A crise que atingiu os mercados financeiros internacionais e o Plano Real e as medidas do governo para enfrentá-la produzem vários desdobramentos econômicos e políticos. Na economia, resumidamente, a elevação dos juros e o pacote de ajuste fiscal devem provocar um desaquecimento da economia e o aumento do desemprego. Mesmo assim, os pesados custos que as medidas jogam sobre a sociedade não livram o Real de um ataque especulativo, têm efeitos duvidosos sobre a efetiva queda do déficit público e não cobrem o rombo nas contas externas.

Do ponto de vista político, sobre o governo pesa a acusação de que foi omisso nesses três anos de mandato não priorizando a reforma tributária e fiscal, não propondo medidas preventivas de ajuste nas contas públicas, não adotando medidas adequadas nas operações de importação e exportação e mantendo juros altos e um câmbio sobrevalorizado. A sociedade vem tendo uma percepção clara da inação do governo, do seu mero proselitismo discursivo, da ausência de políticas sociais e da penalização da produção, ingredientes que estão encurralando o Plano Real num beco sem saídas. O resultado não poderia ser outro: pesquisas de opinião estão captando tanto a corrosão da credibilidade do governo como desconfianças em relação à eficácia do Plano de estabilização. Para a economia, não há nada pior que um governo sem credibilidade, principalmente em momentos de crise. Assim, a reeleição de Fernando Henrique Cardoso, que era dada como favas contadas até alguns dias atrás, hoje já não é tão certa.

Este quadro beneficia a oposição de esquerda? Pesquisas qualitativas de opinião sinalizam que não. Elas indicam que o percentual de desgaste do governo não é canalizado para a oposição e que, em último caso, parcela significativa dos descontentes prefere ainda o governo à oposição. As pesquisas são praticamente unânimes em mostrar o principal mal da oposição: trata-se de uma oposição que só critica e não apresenta alternativas. Ou seja, o eleitorado, apesar do desgaste do governo, não confia na oposição.

Esta situação mostra que não se pode apostar na tese do "quanto pior melhor". Situações conjunturais recentes e antigas já deixaram uma lição definitiva ensinando que em situações de crise e mediante uma oposição que não apresenta alternativas consistentes e confiáveis, o eleitorado prefere saídas conservadoras. Só para citar um exemplo, a reeleição de Menen, na Argentina, ocorreu num quadro de crise social e econômica. A vitória recente da oposição argentina nas eleições legislativas só ocorreu porque ela se mostrou articulada em torno de eixos programáticos mínimos e porque inspirou confiança na sua capacidade de conduzir a estabilidade econômica. A rigor, a vitória dos socialistas na França também ocorreu porque souberam apresentar soluções e inspirar confiança. Por outro lado, os trabalhistas ingleses venceram as eleições num quadro de recuperação econômica sob o governo conservador. Com isso, quero insistir numa idéia que venho enfatizando: com o desenvolvimento dos processos eleitorais e democráticos o eleitorado se torna cada vez mais racional nas suas escolhas percebendo onde se localizam os maiores riscos para a governabilidade.

> TAREFAS:
1. Segundo o texto fornecido, qual é o principal mal da oposição que as pesquisas mostram?
2. Redigite, sem nenhuma alteração, o trecho do texto fornecido que vai de "Este quadro beneficia" até "confia na oposição.".

> DADOS FORNECIDOS:
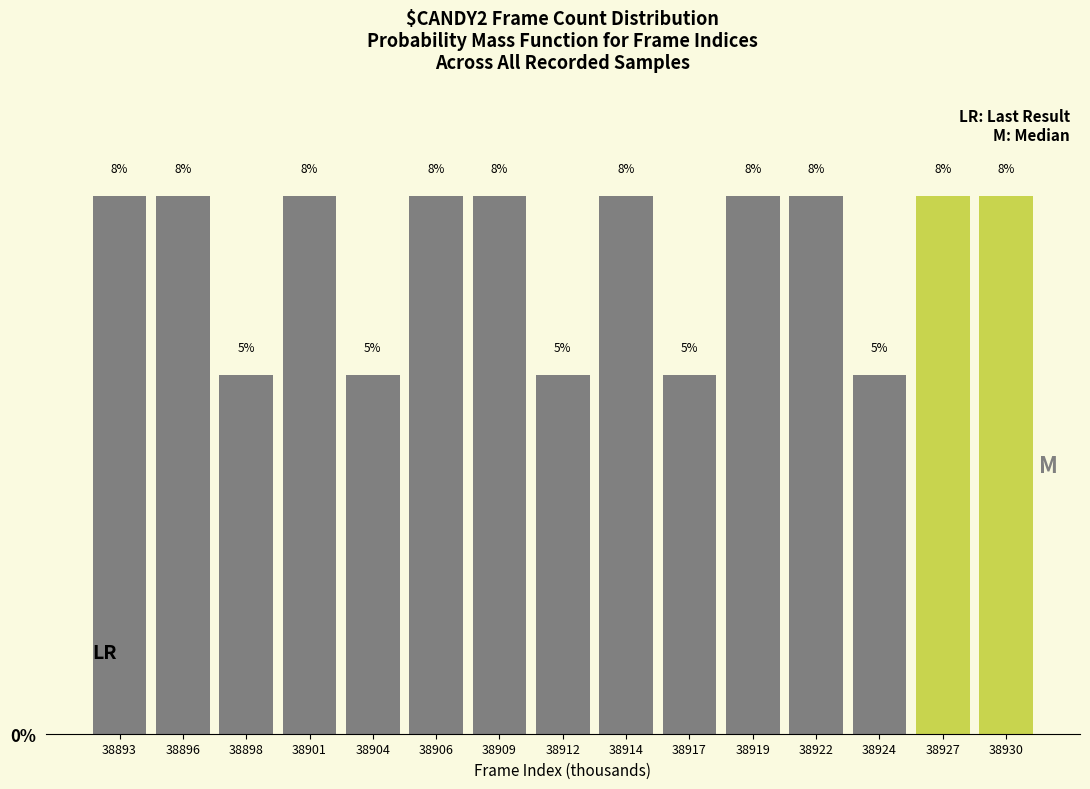

Does the chart contain any negative values?

No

> RESPOSTAS POR TAREFA:
1. Ser uma oposição que só critica e não apresenta alternativas.

2.
Este quadro beneficia a oposição de esquerda? Pesquisas qualitativas de opinião sinalizam que não. Elas indicam que o percentual de desgaste do governo não é canalizado para a oposição e que, em último caso, parcela significativa dos descontentes prefere ainda o governo à oposição. As pesquisas são praticamente unânimes em mostrar o principal mal da oposição: trata-se de uma oposição que só critica e não apresenta alternativas. Ou seja, o eleitorado, apesar do desgaste do governo, não confia na oposição.